E salta no tempo, de 2015 para 2020, quando “se sabia que [a TAP] era uma empresa bastante endividada (…) e nas últimas duas décadas havia muito poucas vezes lucro”.

“Foi claro, desde o início, que do ponto de vista europeu, a TAP era uma empresa em dificuldades. Qualquer auxílio tinha de ter um plano de reestruturação. Não se podia evitar e era claro para todos”, salienta ainda o ex-governante.

“Muita dificuldade em entender” os fundos Airbus

Questionado também sobre a operação dos fundos Airbus, diz à partida que não teve “nenhum conhecimento do processo”. “Em algum momento como ministro fui informado e tenho muita dificuldade em entender essa operação. Terá havido uma auditoria que identificou irregularidades e, a ser verdade, qualquer procedimento em que se faça um contrato para uma entidade privada – a TAP -, e há um desconto comercial… Isso não pode ser enquadrado em termos legais. É um lesar dos interesses da TAP e, por essa via, do Estado, para beneficiar os interesses de um acionista privado”, acusa.

Já sobre o plano de reestruturação, diz não ter participado no grupo de trabalho, mas pede aos deputados que contextualizem o momento.

“Temos de balizar isto na incerteza da altura. Não era óbvio quanto tempo ia durar a situação da TAP, mas o trabalho permitiu logo identificar a situação. Certo é que não se ia lá com pequenos remendos”, diz, falando de uma injeção de 200 milhões de euros.

Esse valor, diz, estava pensado para ser um empréstimo, apesar de “ser evidente” que era necessário um plano de reestruturação. “Os acionistas privados não queriam um empréstimo naqueles moldes e criou-se um impasse. Estava a TAP na iminência do colapso, algo que era preciso resolver em muito pouco tempo”, recorda, dizendo que esse bloqueio por parte da Atlantic Gateway “já foi referido várias vezes nesta CPI”. “Desde o início que, por parte dos acionistas, havia uma incapacidade de injetar mais fundos na TAP”, assegura.

Isto porque David Neeleman e Humberto Pedrosa tinham “receio” de que o empréstimo, ao ser convertido em capital, resultaria na diluição das suas posições acionistas, diz Leão.

Justificação dos 55 milhões “está clara para todos há três anos”

A negociação do valor pago a David Neeleman para sair da estrutura acionista da TAP – 55 milhões de euros – foi conduzida pela VdA em nome do Governo e dos dois ministérios da tutela. “Fomos acompanhando a negociação e dando referenciais”, recorda, dizendo que esse processo resultou “numa decisão do Governo que foi a aprovação de um decreto-lei”.
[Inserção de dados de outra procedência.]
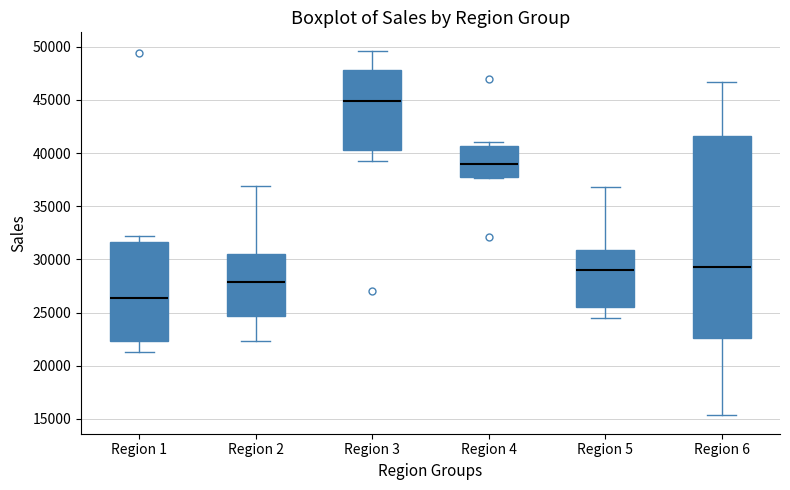

Where is the upper edge of the box for Region 4 on the y-axis? The values are not printed on the chart, so give them approximately, as read against the axis.

40500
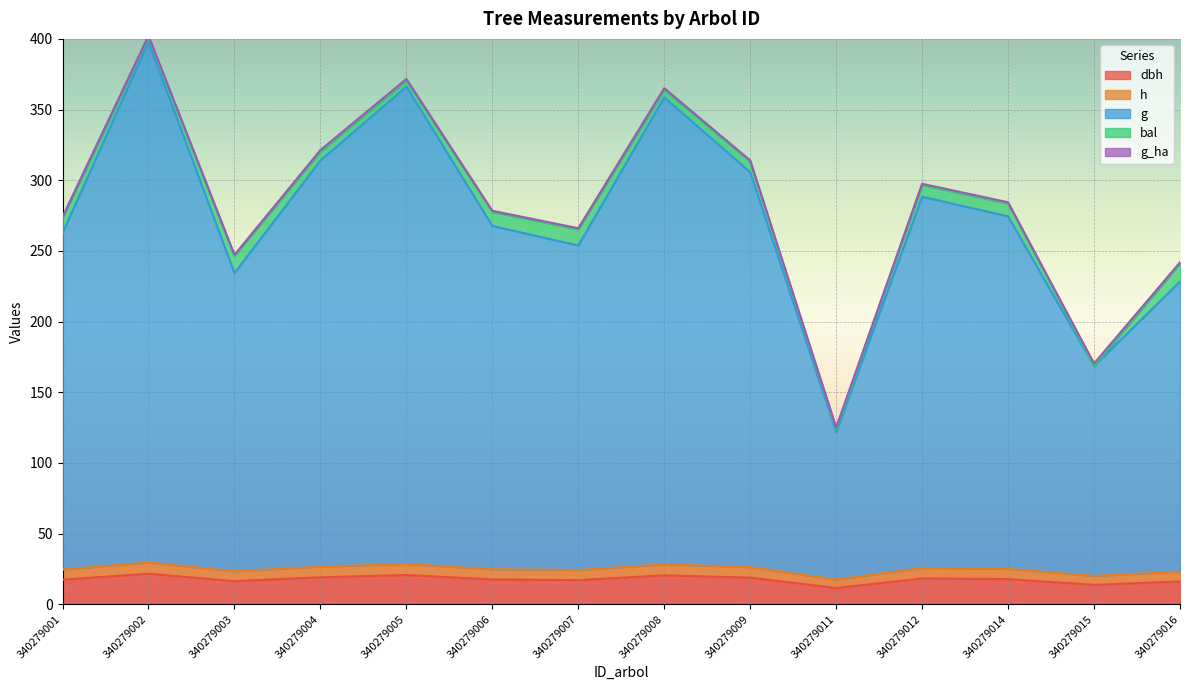

List the labels in order of g value, smallest first.

340279011, 340279015, 340279016, 340279003, 340279007, 340279001, 340279006, 340279014, 340279012, 340279009, 340279004, 340279008, 340279005, 340279002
“De forma transparente, anunciámos que tínhamos dado autorização à Direção-Geral do Tesouro e Finanças (DGTF) para comprar a tal posição acionista e recalibrar os direitos económicos (…) O Governo aí identifica logo a justificação desse valor, que está claro para todos há três anos. Já desde essa altura que se explica o contexto em que isso foi decidido e não é uma novidade de agora”, minimiza o ex-governante.

Não houve “uma fórmula de cálculo”, admite. A urgência do momento, com a TAP a “entrar em colapso financeiro em poucas semanas”, urgiu o Governo “a salvar a empresa, a não a deixar morrer ou fechar”.

“Das duas uma: ou entrávamos em acordo para a injeção de um empréstimo temporário, ou o Estado voltava a entrar” na estrutura acionista. “Esses 55 milhões correspondem de forma clara ao que foram: comprar 22,5% das ações, que era crucial porque assim o Estado passava a ter controlo da empresa. Por outro lado, há recalibragem dos direitos económicos e depois também a questão das prestações acessórias” a que David Neeleman teria direito, explica.

O acordo alcançado, sublinha, garante que Neeleman “abdica de qualquer litigância face ao Estado, no acordo que é feito”, algo que diz ser muito importante porque o Estado ia entrar muito em breve “no processo muito exigente de negociação do plano de reestruturação com a Comissão Europeia”.

“Era importante para o Estado evitar o custo reputacional de uma nacionalização forçada”, conclui.

Ainda sobre a saída de Alexandra Reis e a indemnização paga à ex-administradora, é categórico: só soube da demissão pelo comunicado enviado pela TAP à Comissão dos Mercados e Valores Mobiliários (CMVM), para o qual foi alertado pelo secretário de Estado do Tesouro.

Já a indemnização de 500 mil euros, diz, soube pela comunicação social.